Parlant de sa naissance : « La psychiatrie ne nait pas comme conséquence d’un nouveau progrès dans la connaissance sur la folie mais des dispositifs disciplinaires dans lesquels s’organise pour lors le régime imposé à la folie 1».
Et, plus proche de nous : les membres de l’APA (American Psychiatry Association) s’étaient promis de rédiger la cinquième version du DSM (Diagnostic and Statistical Manual of Mental Disorders)sur base de biomarqueurs « objectifs » (dosages sanguins, tests génétiques, imagerie cérébrale, etc). 
Ils ont dû se résoudre à publier le DSM V en 2015 sans avoir respecté cet engagement : nulle modification du corps ne s’est révélée être un indicateur « objectif » de la présence de telle ou telle maladie mentale.
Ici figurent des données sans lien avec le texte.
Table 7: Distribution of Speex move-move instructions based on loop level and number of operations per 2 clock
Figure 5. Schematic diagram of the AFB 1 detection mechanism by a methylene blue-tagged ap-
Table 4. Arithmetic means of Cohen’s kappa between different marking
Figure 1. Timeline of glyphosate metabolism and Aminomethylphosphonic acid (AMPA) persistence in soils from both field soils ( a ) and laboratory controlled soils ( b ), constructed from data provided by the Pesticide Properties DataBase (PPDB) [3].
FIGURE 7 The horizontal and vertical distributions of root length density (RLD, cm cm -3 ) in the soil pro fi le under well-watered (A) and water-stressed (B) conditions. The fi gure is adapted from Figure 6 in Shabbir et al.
Si modification il y a, personne ne peut affirmer qu’elle est cause, conséquence ou épiphénomène d’un ensemble de facteurs impliqués dans la dynamique de la maladie. 
La psychiatrie est et reste essentiellement une pratique de la rencontre avec la folie. Une pratique dont l’évolution s’est faite indépendamment de découvertes scientifiques dont elle aurait été la mise en application. Souvenons-nous que les dernières découvertes « scientifiques » qui ont modifié radicalement son exercice datent aujourd’hui de plus de 60 ans et sont issues de champs qui lui sont étrangers : pour la chlorpromazine (Henri Laborit) : de l’hibernation artificielle ; du traitement de la tuberculose (Roland Kuhn découvre les effets antidépresseur de l’imipramine alors que cette molécule était proposée comme antituberculeux) ; ou, pour l’halopéridol, dans le domaine du cyclisme et des pratiques du dopage dans la Flandre des années 502. Si avancées (ou reculs…) il y eut depuis un demi siècle, ils relèvent bien plus de changements idéologiques et donc de changements de discours vis-à-vis de la folie.
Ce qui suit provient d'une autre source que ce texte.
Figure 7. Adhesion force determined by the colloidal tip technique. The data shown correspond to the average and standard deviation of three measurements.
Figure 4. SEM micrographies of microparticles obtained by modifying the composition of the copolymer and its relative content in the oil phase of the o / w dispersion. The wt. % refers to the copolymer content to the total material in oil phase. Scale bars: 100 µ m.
La psychiatrie est et reste une pratique de la rencontre avec la folie qui s’appuie sur des discours qui lui sont étrangers, changeants dans le temps et dans l’espace. Ainsi, la pluridisciplinarité ne peut que faire référence aux différents discours – qui le plus souvent se disputent une position hégémonique plutôt qu’ils n’acceptent de cohabiter – contre, tout contre (aurait dit Sacha Guitry) lesquels s’appuie la pratique psychiatrique.
C’est là une des découvertes qu’autorise à un praticien occidental la fréquentation des malades mentaux en Guinée. Mais le regard éloigné qu’il porte alors sur sa pratique en Europe ne permet ces découvertes qu’à condition qu’il se refuse d’importer purement et simplement en Afrique un savoir-faire et ses aprioris issus d’un espace, d’un temps et d’une histoire qui viennent d’ailleurs.
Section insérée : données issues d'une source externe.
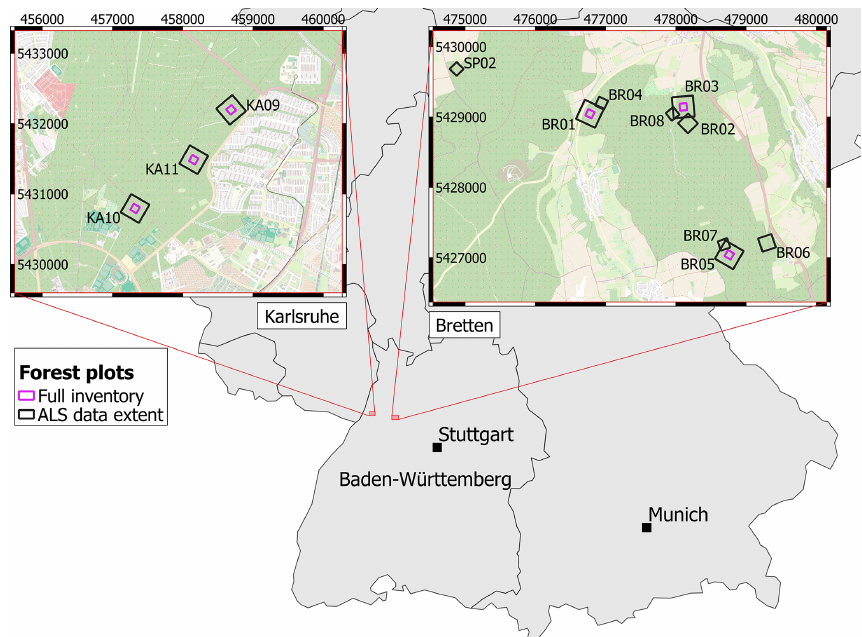
Figure 2. Map of the forest plots in Karlsruhe (left) and Bretten (right) in the federal state of Baden-Württemberg, Germany. The extent of the extracted ALS data is outlined in black, and areas for which field measurements were conducted are outlined in purple (“Full inventory”). All plots except BR04 are covered by the ULS acquisitions. TLS was performed in selected locations within the plots. Coordinates are given in the projected coordinate system ETRS89/UTM zone 32N (EPSG:25832). Map data: © OpenStreetMap contributors 2021. Distributed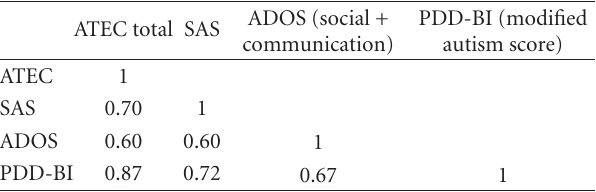
Table 3: Correlation of autism severity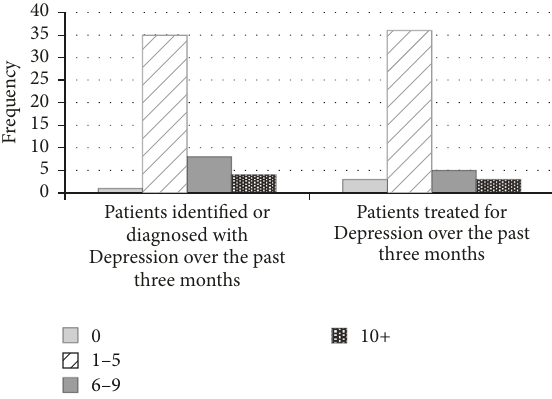
Figure 2: Confidence scores of HCP over time. Error bars represent ± 1 SD. ∗∗ 𝑝 ≤ 0.005 . ∗∗∗ 𝑝 ≤ 0.001 .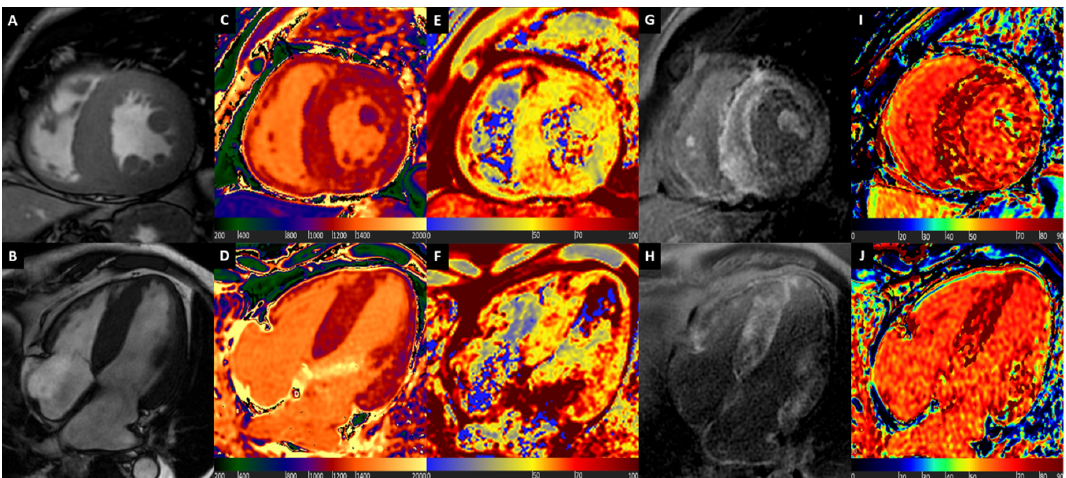
Figure 4. ATTR Cardiac Amyloidosis. Basal short axis view (Box A ) and 4-chamber long axis view (Box B ) balanced steady state free precession images showing diffuse myocardial hypertrophy and reduced longitudinal systolic function, mostly at basal and mid segments. Native T1 mapping shows diffuse marked increase of T1 values, with granular appearance (Boxes C and D ). Myocardial oedema detected by T2 mapping (Boxes E and F ), at basal segments. Late gadolinium enhancement (LGE) images show abnormal gadolinium kinetics, coupled with almost transmural enhancement at basal septum, and diffuse subendocardial enhancement at other segments (Boxes G and H ). Diffuse severe ECV expansion is noted, up to more than 80% at septal level (Boxes I and J ).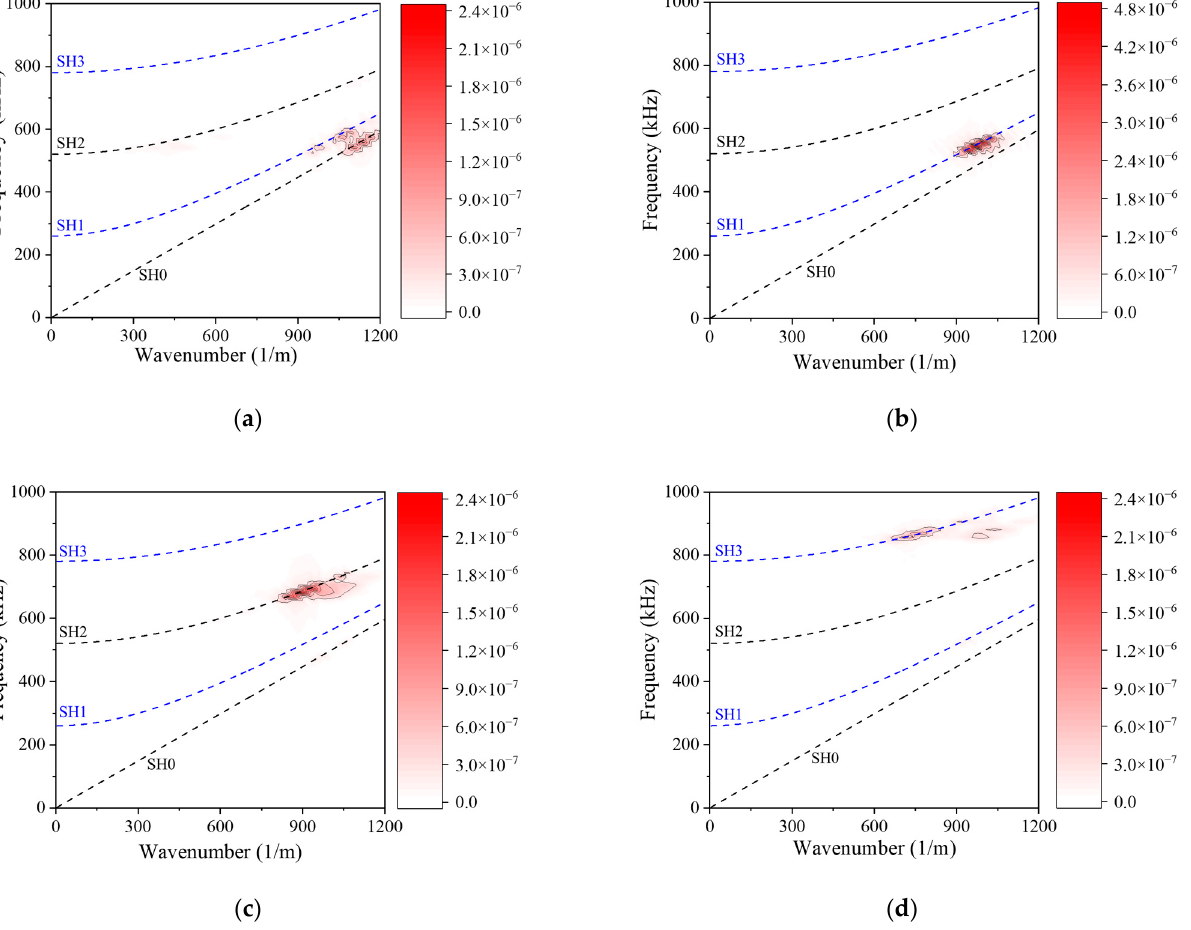
Figure 12. Wavenumber spectra acquired from wave fields in Figure 11: ( a ) Single-sided MST at 563 kHz, ( b ) double-sided MST at 563 kHz, ( c ) double-sided MST at 719 kHz, ( d ) double-sided MST at 922 kHz. The intensity scale in ( b ) is different from the others.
Les conséquences vont cependant bien au-delà. Par exemple, en matière d’enseignement de la psychiatrie : comment enseigner une pratique, un savoir-faire, sans le partager ? Plus proche du compagnonnage que de l’enseignement universitaire, la pratique psychiatrique s’exerce plutôt qu’elle ne s’enseigne. Le Dr Abdoulaye Sow nous a relaté son expérience : il lui fut demandé en 2015 d’évaluer, lors d’un long voyage à l’intérieur du pays, la pertinence de la formation théorique (qui s’appuyait sur le mhGAP de l’OMS) qu’avaient reçue à Conakry des médecins généralistes guinéens. Une fois rentrés dans leur dispensaire, le Dr Sow les y a rencontrés. Il dut bien vite reconnaître que peu (pas un ?) des médecins avait mis en pratique ce que d’aucuns prétendaient être les bases d’un enseignement de la psychiatrie.
Une autre question sera celle-ci : si la psychiatrie est une pratique qui s’appuie contre, tout contre un discours sur la folie qui lui est étranger, qu’est donc ce discours en Guinée ? Je vous conseillerais pour trouver la réponse d’écouter les familles des patients. Vous entendriez alors que c’est bien à un ordre moral et aux discours qui le fonde que la folie s’oppose et s’appuie tout autant aujourd’hui en Guinée. 
Mais alors, si la psychiatrie est une pratique de la rencontre avec la folie, qu’est donc une maladie mentale si elle ne peut se définir qu’à partir de discours contre, tout contre lesquels elle s’oppose et s’appuie tout autant, mais qui lui sont étrangers ?

Dr Michel Dewez

1Michel Foucault, Le pouvoir psychiatrique. Cours au Collège de France 1973-1974,Seuil, 4° de couverture.

2Jean-Noël Missa, Naissance de la psychiatrie biologique, Presses Universitaires de France, 2006, p 273-274.